Look, I know you know this already, but some lawyers don't. I know. I've checked.

You can usually watch Supreme Court hearings from the public seats. Although the Brexit Article 50 hearing is likely to be, er, busy.

All hearings are filmed. If a hearing is likely to be popular, the court might relay it on a screen in an overspill area with temporary seating.

All hearings are relayed live on two small screens outside the café on the lower ground floor in a space for standing, not sitting.

And you don't have to be in the building. You can watch live or catch up afterwards on https://www.supremecourt.uk

Judgment summaries are available on the Supreme Court's YouTube channel.
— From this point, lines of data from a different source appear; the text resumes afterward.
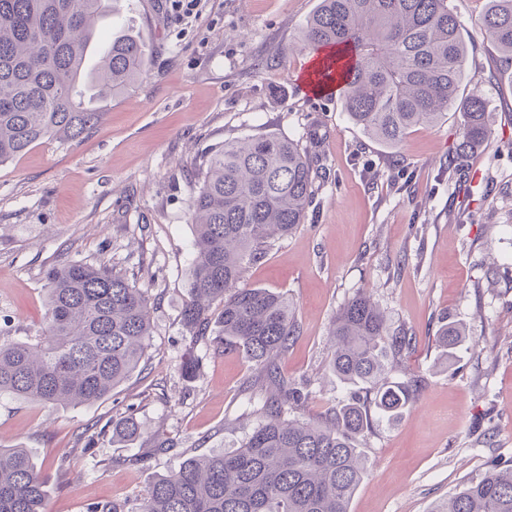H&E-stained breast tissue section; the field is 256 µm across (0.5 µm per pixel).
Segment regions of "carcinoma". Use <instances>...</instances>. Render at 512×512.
Returning <instances> with one entry per match:
<instances>
[{
	"label": "carcinoma",
	"instance_id": "obj_1",
	"mask_svg": "<svg viewBox=\"0 0 512 512\" xmlns=\"http://www.w3.org/2000/svg\"><path fill=\"white\" fill-rule=\"evenodd\" d=\"M110 0H0V163L33 145L68 141L95 128L94 102L120 94L143 76L149 46L121 29L84 67L96 22ZM486 37L512 61V0H490ZM303 47H340L339 90L349 120L370 139L398 147L416 128L448 118L466 77L468 45L448 0H319L301 35ZM461 140L448 166L488 137L480 82L465 95ZM316 171L295 141L268 134L226 141L208 152L189 201L195 224L191 299L182 324L192 337L238 353L272 391L261 423L232 452L189 459L156 480L138 512H350L365 463L355 440L374 417L394 419L412 405L418 380L391 381L412 337L391 329L384 312L359 294L337 313L329 369L349 389L340 408L316 422L285 414L305 387L278 367L297 336L294 304L284 294L240 285L267 243L303 223ZM221 306L211 326L212 305ZM47 337L0 344V393L82 406L106 397L139 366L150 336L148 300L108 265L78 261L47 273ZM446 358L464 346L462 326L446 324ZM112 435L133 441L128 414ZM47 479L25 448L0 445V512H46ZM435 512H512V468L491 465Z\"/></svg>",
	"mask_w": 512,
	"mask_h": 512
}]
</instances>
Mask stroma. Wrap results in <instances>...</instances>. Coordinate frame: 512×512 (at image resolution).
Segmentation results:
<instances>
[{
	"instance_id": "obj_1",
	"label": "stroma",
	"mask_w": 512,
	"mask_h": 512,
	"mask_svg": "<svg viewBox=\"0 0 512 512\" xmlns=\"http://www.w3.org/2000/svg\"><path fill=\"white\" fill-rule=\"evenodd\" d=\"M318 0H113L102 39L133 28L153 50L147 73L100 102L101 123L0 163V341L46 331L48 269L108 262L148 299L139 367L102 400L63 406L0 394V444L28 449L49 477L48 512L117 503L136 512L158 478L190 458L240 448L261 421L254 372L240 355L193 339L194 227L188 210L209 149L245 135L298 141L318 176L304 224L268 246L243 282L284 293L299 326L282 376L309 395L289 419L319 421L348 397L328 368L331 324L370 295L413 348L398 375L417 400L377 418L355 446L366 473L350 512H431L491 464H512V63L480 21L489 0H449L468 45L467 72L489 98L490 135L460 174L448 157L459 113L387 149L346 116L339 97H309L299 36ZM469 340L444 362L442 325ZM199 363L184 379L185 354ZM131 414L140 438L112 435ZM173 448L148 455L157 438Z\"/></svg>"
}]
</instances>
The comments section has been switched off, presumably to avoid Twitteresque slanging matches and anonymous denunciations.

Here is Lord Mance reading the summary of the judgment in PJS v News Group Newspapers Ltd. On my mobile (but not my laptop), YouTube serves up subtitles by a mad poet. YouTube's voice-recognition software needs further development.

'Solicitors' can come out as 'sisters' or 'a-listers'.

The encounter involved the partner of AB, not of an insect. The double vision is an occasional feature.

You'll never get this one without help. 'Were lured to some descendants' is Software-ese for 'while Lord Toulson dissents'. I repeat, this imposition has everything to do with how YouTube reaches my BlackBerry via a distant planet, and nothing to do with the court. 

PS if you're secretly baffled by what's going on, don't worry. The court provides free written information for children and adults, some of it translated into other languages.